Jambhavan is a 2006 Indian Tamil-language action film directed by A. M. Nandakumar and produced by Rajalakshmi Kalaikudam. The film stars Prashanth, Nila and Meghna Naidu, while Vivek, Vijayan and Vijayakumar play other pivotal roles. Featuring music composed by Bharadwaj, the film released on 8 September 2006 to below average reviews.

Plot
The movie is about Velan, a responsible son of a village landlord. Adored by the villagers for his good deeds, Velan gets a shock when the landlord informs him that he is his foster son. A shocked Velan sets out on a mission to learn about his past. He reaches Chennai and learns that his family members were killed by the dreaded gangster Deva. He then vowed to kill him and his gang. In the name of Jambhavan, he starts to kill rowdies in society. Suffering a head injury, Velan loses his memory and is later adopted by the landlord. He realises that his job was just half-done. The remainder of the movie is how he puts an end to Deva and his men.

- **Aim of the task**
Summarize the Jambhavan film passage above in two sentences.

- **Listing**
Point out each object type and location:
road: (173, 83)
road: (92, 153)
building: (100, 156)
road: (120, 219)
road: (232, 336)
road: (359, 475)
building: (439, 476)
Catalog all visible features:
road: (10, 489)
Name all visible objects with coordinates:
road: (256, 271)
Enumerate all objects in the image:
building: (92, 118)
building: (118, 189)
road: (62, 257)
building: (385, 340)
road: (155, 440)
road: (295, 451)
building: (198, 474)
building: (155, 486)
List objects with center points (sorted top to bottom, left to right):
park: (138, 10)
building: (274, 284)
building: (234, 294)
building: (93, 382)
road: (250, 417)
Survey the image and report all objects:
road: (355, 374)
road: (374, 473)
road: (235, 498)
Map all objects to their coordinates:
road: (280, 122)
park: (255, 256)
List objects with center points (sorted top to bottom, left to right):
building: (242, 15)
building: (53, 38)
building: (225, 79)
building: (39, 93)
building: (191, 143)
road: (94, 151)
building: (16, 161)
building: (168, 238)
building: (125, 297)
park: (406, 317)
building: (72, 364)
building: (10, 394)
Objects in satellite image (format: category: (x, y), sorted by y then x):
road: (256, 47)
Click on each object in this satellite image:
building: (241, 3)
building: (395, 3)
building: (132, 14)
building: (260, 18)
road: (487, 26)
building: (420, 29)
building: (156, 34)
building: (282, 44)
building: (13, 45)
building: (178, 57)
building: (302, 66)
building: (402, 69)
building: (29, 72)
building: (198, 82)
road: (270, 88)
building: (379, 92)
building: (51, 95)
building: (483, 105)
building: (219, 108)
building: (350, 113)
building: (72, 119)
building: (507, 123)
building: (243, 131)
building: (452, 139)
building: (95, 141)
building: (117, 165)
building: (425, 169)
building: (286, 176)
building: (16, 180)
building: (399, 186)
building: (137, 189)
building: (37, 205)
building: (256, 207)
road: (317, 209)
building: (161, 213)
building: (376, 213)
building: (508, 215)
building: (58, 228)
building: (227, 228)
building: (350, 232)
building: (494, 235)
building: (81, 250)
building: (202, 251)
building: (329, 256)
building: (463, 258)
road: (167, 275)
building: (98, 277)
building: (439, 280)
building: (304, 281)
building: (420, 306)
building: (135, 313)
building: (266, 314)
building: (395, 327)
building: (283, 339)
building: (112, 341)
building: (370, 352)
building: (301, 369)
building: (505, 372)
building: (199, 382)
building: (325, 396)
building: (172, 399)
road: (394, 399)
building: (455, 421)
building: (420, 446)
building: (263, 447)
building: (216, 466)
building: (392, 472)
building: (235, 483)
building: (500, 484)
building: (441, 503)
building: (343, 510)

- **Answer for this exercise**
Jambhavan is a 2006 Tamil-language action film directed by A. M. Nandakumar and starring Prashanth, Nila and Meghna Naidu, with music by Bharadwaj; it was released on 8 September 2006 to below average reviews. It follows Velan, the foster son of a village landlord, who learns in Chennai that the gangster Deva killed his family, kills rowdies under the name Jambhavan, and finally puts an end to Deva and his men.